[Extracted text Boundary: Start]

# Question for western trainers re leg pressure cues



## thenrie (Sep 10, 2012)

Nuthin, huh. Guess I'm doing ok, then.


----------



## Creampuff (Dec 1, 2010)

Thenrie, 

I'm just as confused as you are! I've barrel raced, pleasure rode (walk-trot and country pleasure), and trail rode... And all of your cues, I use. All of cues used by the aforementioned trainer? I think I'm as clueless as you are!


----------



## Copperhead (Jun 27, 2012)

I'd be interested in seeing the video so maybe I could make an educated guess.


----------



## smrobs (Jul 30, 2008)

I do much the same way as you, thenrie, though I don't get quite so complicated with mine....or maybe I'm just as complicated but in a different way LOL.

The way I teach leg cues, the horse is to always move away from the leg, what part of the body he moves depends on other cues I give.

Left leg + left rein (neck rein) = right spin or turn on haunches
Left leg + pick up light bit contact + left rein = sidepass to the right
Left leg slightly back + slight bit contact = move hindquarters only over or forehand turn
Slight squeeze equally with both legs = walk
Slight bumping motion equally with both legs = trot
Slight squeeze with both legs + forward seat + left leg pressing slightly harder farther back = lope departure on right lead.

Everything is the exact same with the other leg to go the other direction.

Of course there are many other things I do that get a lot more intricate in regards to bending and straightness or picking a shoulder up or suppling their neck and ribcage but everything I do is a combination of reins, legs and seat.


----------



## Cherie (Dec 16, 2010)

[Extracted text Boundary: End]
[Extracted records Boundary: Start]

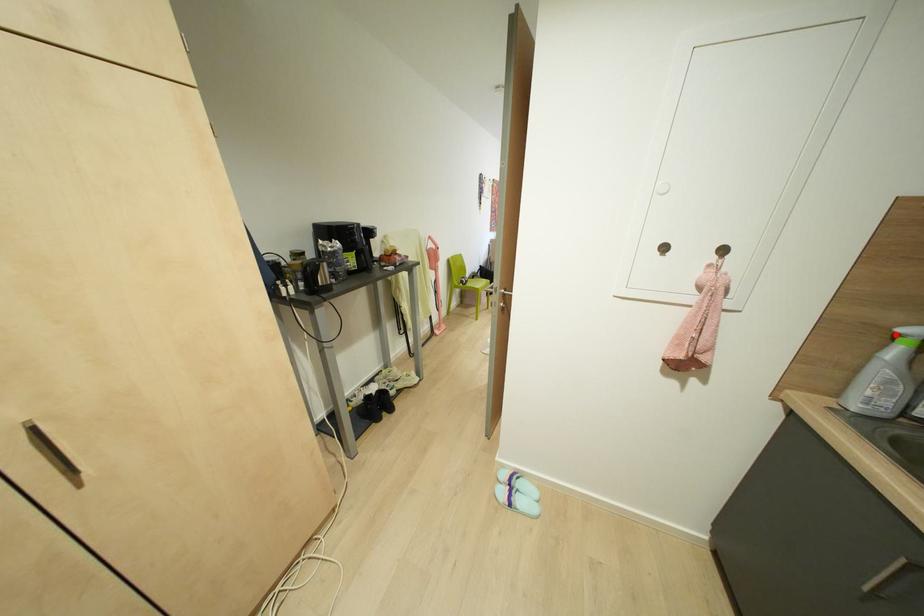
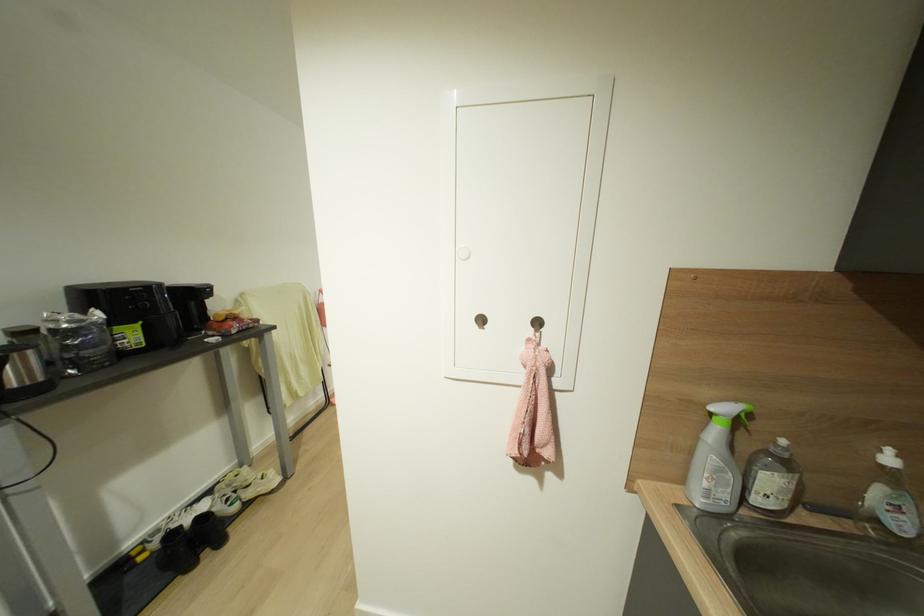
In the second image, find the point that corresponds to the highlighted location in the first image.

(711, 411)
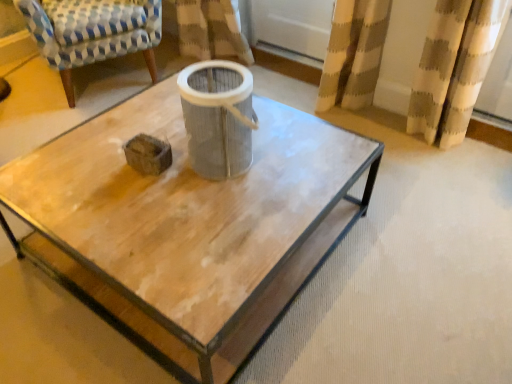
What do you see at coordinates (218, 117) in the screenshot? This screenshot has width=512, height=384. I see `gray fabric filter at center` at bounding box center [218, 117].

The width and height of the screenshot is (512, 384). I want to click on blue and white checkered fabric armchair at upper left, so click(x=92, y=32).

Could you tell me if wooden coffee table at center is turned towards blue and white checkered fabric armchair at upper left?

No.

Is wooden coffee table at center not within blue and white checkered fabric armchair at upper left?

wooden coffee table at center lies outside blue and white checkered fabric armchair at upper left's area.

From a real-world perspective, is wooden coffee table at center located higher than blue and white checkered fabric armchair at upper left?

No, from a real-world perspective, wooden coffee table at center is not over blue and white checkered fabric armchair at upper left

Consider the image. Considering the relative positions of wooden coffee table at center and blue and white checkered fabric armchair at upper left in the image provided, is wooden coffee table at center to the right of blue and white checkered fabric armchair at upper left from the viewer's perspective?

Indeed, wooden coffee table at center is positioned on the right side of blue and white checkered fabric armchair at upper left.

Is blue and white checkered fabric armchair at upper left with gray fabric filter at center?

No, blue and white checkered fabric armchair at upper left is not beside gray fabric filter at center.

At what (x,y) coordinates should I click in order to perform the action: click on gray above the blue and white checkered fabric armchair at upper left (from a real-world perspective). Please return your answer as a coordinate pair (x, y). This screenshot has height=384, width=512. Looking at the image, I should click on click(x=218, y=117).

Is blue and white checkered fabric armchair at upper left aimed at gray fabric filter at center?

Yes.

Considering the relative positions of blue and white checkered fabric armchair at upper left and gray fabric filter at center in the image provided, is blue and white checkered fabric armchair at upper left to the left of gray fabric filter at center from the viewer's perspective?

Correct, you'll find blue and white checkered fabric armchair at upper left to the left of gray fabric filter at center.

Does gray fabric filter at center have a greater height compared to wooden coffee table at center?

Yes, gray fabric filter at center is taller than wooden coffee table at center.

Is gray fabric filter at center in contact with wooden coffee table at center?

[Extracted records Boundary: End]

*Task requirements*.
(1) Answer these from the leg-cue thread:
(a) Which kinds of riding does Creampuff say she has done?
(b) What would Copperhead like to see in order to make an educated guess?
(c) In smrobs's list, which leg cue asks the horse to trot?
(2) Extend the thread on western leg pressure cues by writing the post that follows the last header.

*Answers for the exercise*.
(1)
(a) Barrel racing, pleasure riding (walk-trot and country pleasure), and trail riding.
(b) The video.
(c) A slight bumping motion equally with both legs.

(2)
Inside leg is used to get bend around that leg or to push a horse forward into the bridle. It also helps keep a shoulder up and out of the way. 

Reining cues are very sophisticated. Different horses need more or less emphasis in different places. Starting and training aids usually differ greatly from cues used to elicit the correct response from a 'finished' show-ready horse.

I would have to watch the video to decide if the trainer was asking for bend or 'bumping' the horse up into the bridle more so that it would maintain sufficient forward impulsion to sustain a turn-around of several revolutions. 

If you are really interested in getting into reining, find a reining trainer in your area and take a few lessons or at least ask if you can watch some of the schooling. There also are several very good video series by top trainers. Tim McQuay and Shawn Flarida both have video series out. The NRHA has a lot of information out there.


----------



## Norma M Sutton (Sep 18, 2012)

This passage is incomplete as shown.